Лев Давидович запротестовал:
— Это неожиданно и неуместно.
Ленин настаивал на своем:
— Отчего же? Вы стояли во главе Петроградского совета, который взял власть.
Троцкий не согласился:
— Этот пост должны занять вы как лидер победившей партии.
Владимир Ильич не стал возражать:
— Тогда вы нарком по внутренним делам, будете давить буржуазию и дворянство. Борьба с контрреволюцией важнее всего.
Троцкий отверг и это предложение:
— Будет гораздо лучше, если в первом революционном советском правительстве не будет ни одного еврея.
Ленин презирал антисемитов, поэтому он вспылил:
— Ерунда. Все это пустяки. У нас великая международная революция, какое значение могут иметь такие пустяки?
— Революция-то великая, — ответил Троцкий, — но и дураков осталось еще немало.
— Да разве ж мы по дуракам равняемся?
— Равняться не равняемся, а маленькую скидку на глупость иной раз приходится делать: к чему нам на первых же порах лишнее осложнение? Я бы охотнее всего продолжил занятия журналистикой.
Тут уже против высказался секретарь ЦК партии Яков Свердлов:
— Это мы поручим Бухарину.
Практичный Свердлов нашел работу для Троцкого:
— Льва Давидовича нужно противопоставить Европе. Пусть берет иностранные дела.
— Какие у нас теперь будут иностранные дела? — недоуменно пожал плечами Ленин, как и все, ожидавший мировой революции, но, подумав, согласился.
Наркомом по внутренним делам назначили Алексея Ивановича Рыкова.
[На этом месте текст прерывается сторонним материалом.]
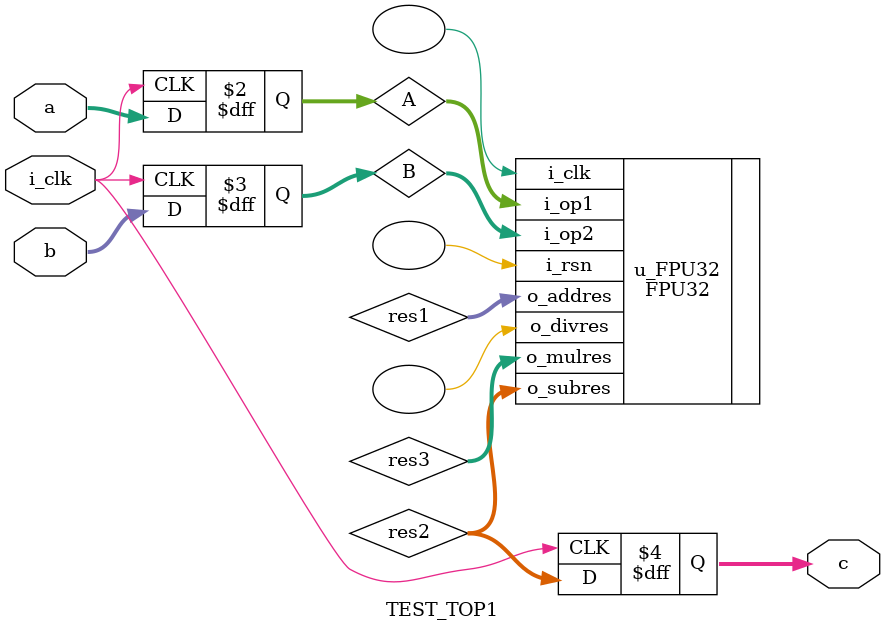
<source format=v>




`timescale 1ps/1ps
module TEST_TOP1(
    input wire i_clk,
    input wire[31:0] a,
    input wire[31:0] b,
    output reg[31:0] c
);


reg[31:0] A,B;


wire[31:0] res1;
wire[31:0] res2;
wire[31:0] res3;
wire[31:0] res4;
FPU32 u_FPU32(
    .i_clk    (     ),
    .i_rsn    (     ),
    .i_op1    ( A    ),
    .i_op2    ( B    ),
    .o_addres ( res1 ),
    .o_subres ( res2 ),
    .o_mulres ( res3 ),
    .o_divres (    )
);


always @(posedge i_clk) begin
    A <= a;
    B <= b;
    c <= res2;
end




endmodule






// //usart模块,使用rib总线传输数据
// //使用方法:
// //寄存器:usart_ctrl:0x000 控制寄存器
// //寄存器:tx_data:0x100 数据发送寄存器
// //寄存器:rx_data:0x200 数据接收寄存器

// module USART2RIB (
//     input wire i_clk,
//     input wire i_rstn,

//     //串口接口
//     input wire i_rx,
//     output wire o_tx,


//     //RIB接口
//     input wire[31:0] i_ribs_addr,//主地址线
//     input wire i_ribs_wrcs,//读写选择
//     input wire[3:0] i_ribs_mask, //掩码
//     input wire[31:0] i_ribs_wdata, //写数据
//     output reg[31:0] o_ribs_rdata,

//     input wire i_ribs_req, 
//     output wire o_ribs_gnt, 
//     output reg o_ribs_rsp, 
//     input wire i_ribs_rdy
// );


// reg[7:0] tx_buffer;


// wire rx_vld;
// wire[7:0] rx_data;
// wire rx_err;
// wire tx_rdy;
// reg tx_en;

// //控制状态寄存器
// //低3位分别是:串口读错误,串口读完成,串口发送完成
// wire[31:0] usart_ctrl = {29'd0,rx_err,rx_vld,tx_rdy};



// ///rib握手协议
// wire handshake_rdy = i_ribs_req;
// always @(posedge i_clk or negedge i_rstn) begin
//     if(~i_rstn)begin
//         tx_en <= 0;
//         o_ribs_rsp <= 0;
//     end
//     else begin
//         if(handshake_rdy)begin
//             case(i_ribs_addr[15:0])
//             16'h000:begin//读控制寄存器
//                 if(i_ribs_wrcs)begin//写无效

//                 end
//                 else begin//读
//                     o_ribs_rdata <= usart_ctrl;
//                 end
//             end
//             16'h100:begin//读写数据发送寄存器
//                 //发送数据
//                 if(i_ribs_wrcs)begin//写
//                     tx_buffer <= i_ribs_wdata[7:0];
//                     tx_en <= 1;
//                 end
//                 else begin//读
//                     o_ribs_rdata <= {24'b0,tx_buffer};
//                 end
//             end
//             16'h200:begin//读数据接受寄存器(只读)
//                 if(i_ribs_wrcs)begin//写无效
                    
//                 end
//                 else begin
//                     o_ribs_rdata <= {24'b0,rx_data};
//                 end
//             end
//             default:begin
//             end
//             endcase
//             o_ribs_rsp<=1;
//         end
//         else begin
//             tx_en <= 0;
//             o_ribs_rsp <= 0;
//         end
//     end
// end
// assign o_ribs_gnt = i_ribs_req;

// USART u_USART(
//     .clk         ( i_clk         ),
//     .rst_n       ( i_rstn       ),

//     .rx_vld      ( rx_vld      ),//o
//     .rx_data     ( rx_data     ),//o
//     .rx_err      ( rx_err      ),//o
//     .rxd         ( i_rx         ),//i


//     .tx_rdy      ( tx_rdy      ),//o
//     .tx_en       ( tx_en       ),//i
//     .tx_data     ( tx_buffer     ),//i
//     .txd         ( o_tx         )//o


// );
    
// endmodule
</source>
Он вытащил и показал наган, который носил с собой. Кто-то недоуменно спросил:
— Зачем он тебе?
— Чтобы перед смертью хоть пяток этих мерзавцев пристрелить.
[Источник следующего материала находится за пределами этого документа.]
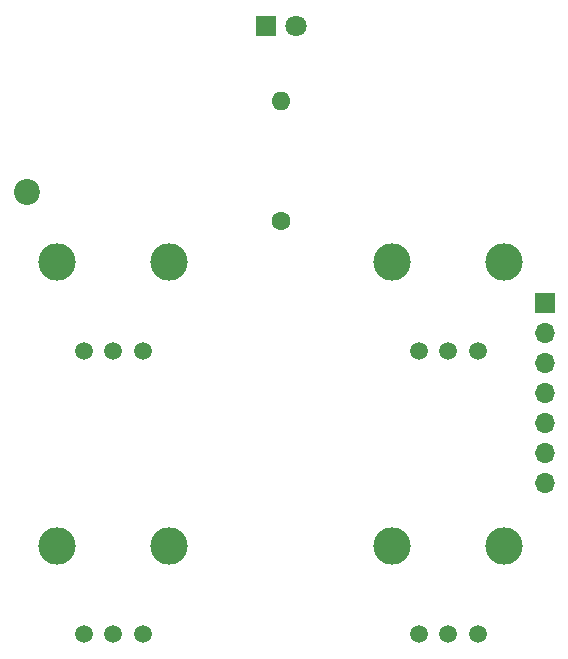
<source format=gts>
G04 #@! TF.GenerationSoftware,KiCad,Pcbnew,(6.0.11)*
G04 #@! TF.CreationDate,2023-07-08T12:32:02+02:00*
G04 #@! TF.ProjectId,IO Board,494f2042-6f61-4726-942e-6b696361645f,rev?*
G04 #@! TF.SameCoordinates,Original*
G04 #@! TF.FileFunction,Soldermask,Top*
G04 #@! TF.FilePolarity,Negative*
%FSLAX46Y46*%
G04 Gerber Fmt 4.6, Leading zero omitted, Abs format (unit mm)*
G04 Created by KiCad (PCBNEW (6.0.11)) date 2023-07-08 12:32:02*
%MOMM*%
%LPD*%
G01*
G04 APERTURE LIST*
%ADD10R,1.800000X1.800000*%
%ADD11C,1.800000*%
%ADD12C,1.500000*%
%ADD13C,3.164000*%
%ADD14C,1.600000*%
%ADD15O,1.600000X1.600000*%
%ADD16C,2.200000*%
%ADD17R,1.700000X1.700000*%
%ADD18O,1.700000X1.700000*%
G04 APERTURE END LIST*
D10*
X214376000Y-58216800D03*
D11*
X216916000Y-58216800D03*
D12*
X227316383Y-85723005D03*
X229816383Y-85723005D03*
X232316383Y-85723005D03*
D13*
X225066383Y-78223005D03*
X234566383Y-78223005D03*
D12*
X198954916Y-109716108D03*
X201454916Y-109716108D03*
X203954916Y-109716108D03*
D13*
X196704916Y-102216108D03*
X206204916Y-102216108D03*
D12*
X227321612Y-109725162D03*
X229821612Y-109725162D03*
X232321612Y-109725162D03*
D13*
X225071612Y-102225162D03*
X234571612Y-102225162D03*
D12*
X198948140Y-85720462D03*
X201448140Y-85720462D03*
X203948140Y-85720462D03*
D13*
X196698140Y-78220462D03*
X206198140Y-78220462D03*
D14*
X215686347Y-74727791D03*
D15*
X215686347Y-64567791D03*
D16*
X194111376Y-72269926D03*
D17*
X237998000Y-81686400D03*
D18*
X237998000Y-84226400D03*
X237998000Y-86766400D03*
X237998000Y-89306400D03*
X237998000Y-91846400D03*
X237998000Y-94386400D03*
X237998000Y-96926400D03*
M02*

</source>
Дальше составление правительства пошло быстрее.
«МЫ НА МАШИНЕ ПРИЕХАЛИ»
На второй день после победы большевиков — в перерыве между заседаниями съезда Советов — меньшевик Николай Суханов отправился в буфет, где была давка у прилавка. В укромном уголке натолкнулся на Льва Каменева, впопыхах глотавшего чай. Спросил:
— Так вы окончательно решили править одни? Я считаю такое положение совершенно скандальным. Боюсь, что, когда вы провалитесь, будет поздно идти назад.
— Да, да, — нерешительно и неопределенно выговорил Каменев, смотря в одну точку. — Хотя… почему мы, собственно, провалимся?
Четыре наркома-большевика — Алексей Рыков (будущий глава правительства), Владимир Милютин (до революции он был восемь раз арестован, пять раз сидел в тюрьме), Виктор Ногин (он был противником вооруженного захвата власти) и Иван Теодорович (будущий председатель Крестьянского интернационала) — через десять дней после октябрьского переворота вышли из состава первого советского правительства по принципиальным соображениям: товарищи по партии не поддержали их мнения о «необходимости образования социалистического правительства из всех советских партий».
Некоторые последствия этот демарш имел. В ночь с 9 на 10 декабря 1917 года большевики договорились о коалиции с левыми социалистами-революционерами, которые получили семь мест в Совнаркоме, а также должности заместителей наркомов и членов коллегий. Из тех четырех наркомов, которые проявили тогда принципиальность, только один — Ногин — умер своей смертью, совсем молодым. Остальных Сталин со временем уничтожит.
Наркомам положили жалованье в пятьсот рублей (и прибавку в сто рублей на каждого нетрудоспособного члена семьи). Обещали предоставить жилье — «не свыше одной комнаты на члена семьи». Квартирный вопрос решили просто. Хорошие квартиры отнимали и отдавали советским чиновникам.
Через несколько дней после революции Ленин и Крупская заехали к старой знакомой — Маргарите Васильевне Фофановой, депутату Петроградского совета.
— Что так поздно? — удивилась она. — Вероятно, трамваи уже не ходят.
Владимир Ильич, уже вошедший во вкус своего нового положения, удивился ее наивности:
— Какая вы чудачка — мы на машине приехали.